Decider by Dick Francis

Decider by Dick Francis

Author:Dick Francis
Language: eng
Format: mobi, epub
Tags: Individual Architect, England, Mystery & Detective, Horse racing, Architects, General, Suspense, Architecture, Thrillers, Mystery fiction, Fiction
ISBN: 9780425222706
Publisher: Penguin
Published: 2008-05-15T19:10:28.293726+00:00


CHAPTER 10

The work went on.

Electric cables snaked everywhere and were gradually assimilated invisibly into the canvas. Lighting grew, looking as if it belonged there anyway. White silently whirling fans hung beneath roof vents, to get rid of smells and used air. Henry himself understood tent management and crowd comfort in a way that sweltering guests in sunbaked marquees had never imagined, and as I too put climate control near the top of all living priorities, the Stratton Park racegoers were going to breathe easily without knowing why.

The nineteenth-century chimney-born updraughts in houses had created a boom then in footstools, winged chairs and screens; twentieth-century wind tunnels meant gale-ridden city street corners.

Air pressure, air movement, air temperature; dust removal, mite reduction, dehumidification: all were not just a matter of soft self-indulgence indoors, but of positive no-allergy health and the deterrence of rot, rust, fungus and mildew. The Lazarus act on old buildings began, in my no doubt obsessional mind, with the provision of clean dry air, unobtrusively circulating.

We fed everyone from the Mayflower’s kitchen. My sons fetched and carried, acted as waiters, willingly collected rubbish and generally behaved as they never did normally unless bullied.

Roger and I consulted the racecourse’s water-main maps, and his men laid a branch pipe to the side-tents’ catering areas, with a twiglet off to the female jockeys’ changing room especially for Rebecca. Cold water, of course, but perhaps better than none. Persistent telephoning finally wrung out a promise of one Portaloo van and, from Ivan, Roger bravely cajoled a truckload of garden centre potplants.

‘He says it’s one of the top selling days in his year,’ Roger commented, putting down the receiver. ‘He says the racecourse must pay for what he sends.’

‘Charming.’

We discussed a few more arrangements before Roger bustled away, leaving me in the office.
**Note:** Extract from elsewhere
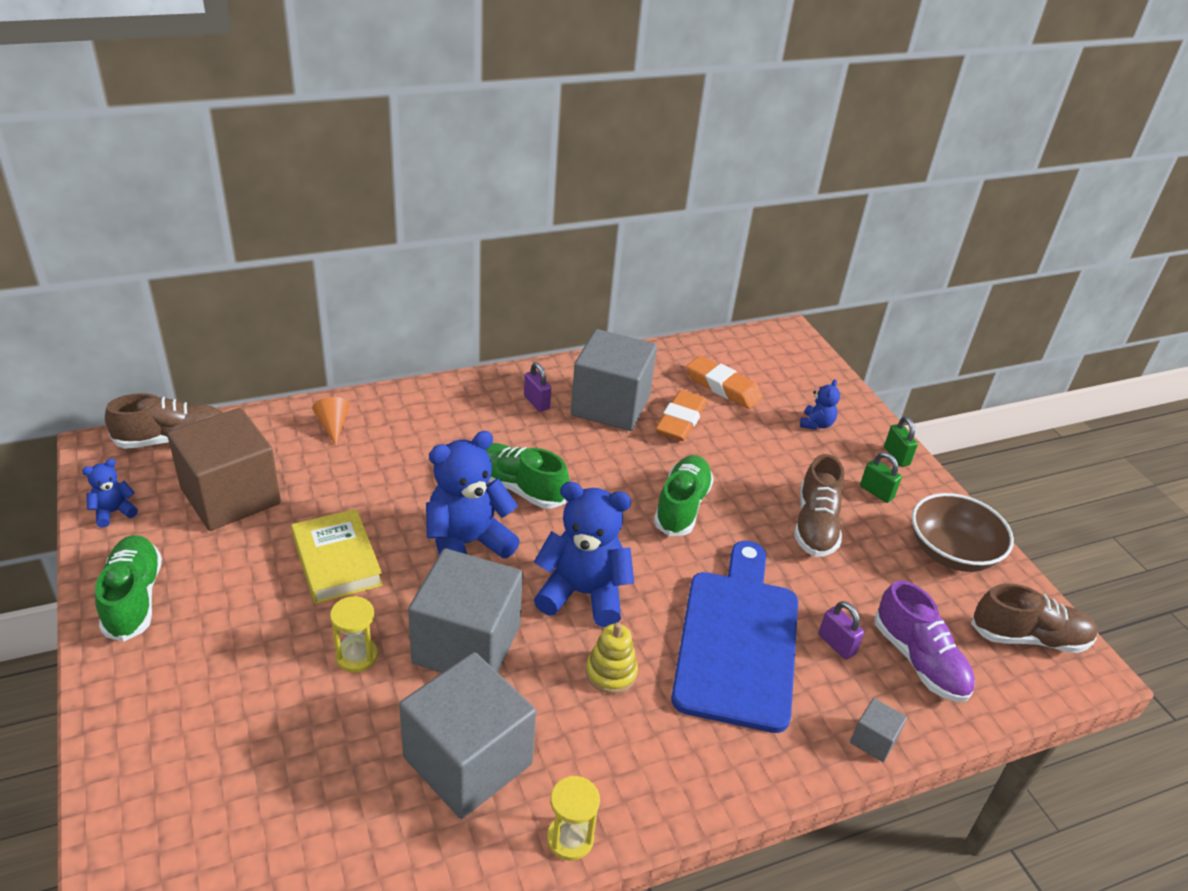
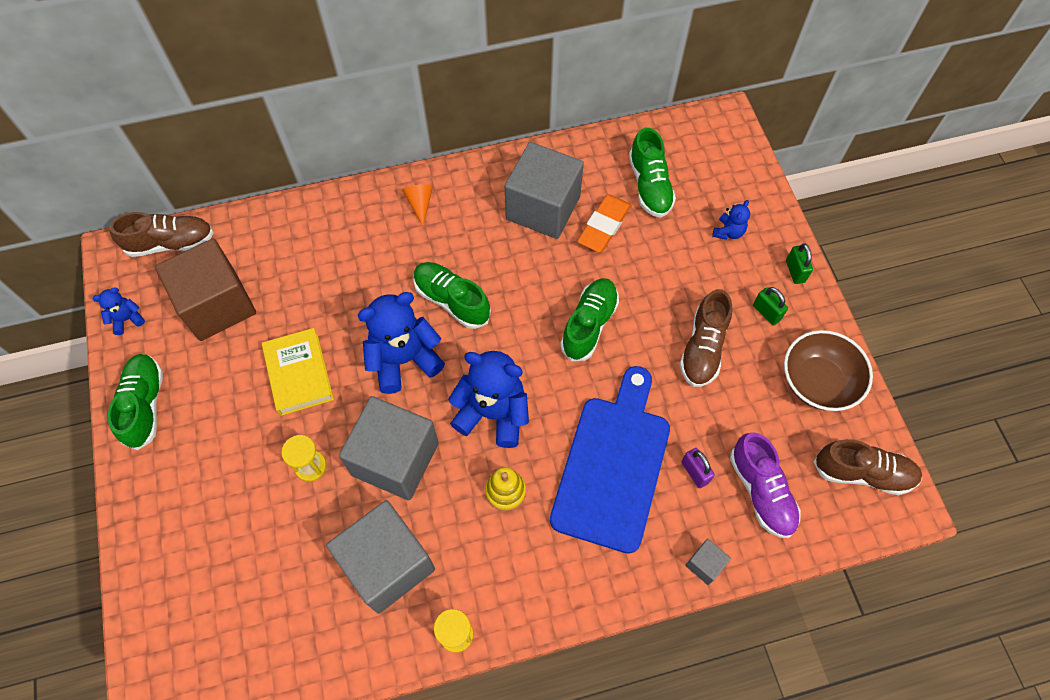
camera: 10 degrees right, 25 degrees up
(333, 426) = (301, 229): orange cone -> orange cone (420, 204)
(536, 402) = (477, 203): purple padlock -> none
(723, 387) = (649, 186): orange eraser -> green shoe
I’d begun in the past hour to find walking easier but on the other hand I felt weary across the shoulders and glad of a chance to perch a rump on the desk, avoiding the worst winces but resting arms and legs. I thought of the admonition card back home in my workshop, given me in happier times by Amanda, which read, ‘If everything is going well you have obviously overlooked something’, and idly wondered what hadn’t occurred to Roger and Henry and me that could become a hopeless disaster on the morrow.

The door opened abruptly to reveal Forsyth Stratton striding over the threshold. None of the Strattons seemed capable of entering a room slowly.

‘What are you doing in here?’ he demanded.

‘Thinking,’ I said. Thinking in fact that I was not pleased to see him, particularly if he had similar ideas to Hannah and Keith. It appeared, however, and somewhat to my relief, that his attack would be verbal, not physical.

He said with rage, ‘You’ve no right to take charge here.’

‘The Colonel’s in charge,’ I replied mildly.

‘The Colonel consults you before he does anything.’ His dark eyes glittered in the same way as Rebecca’s, and I wondered fleetingly whether either or both of them wore contact lenses.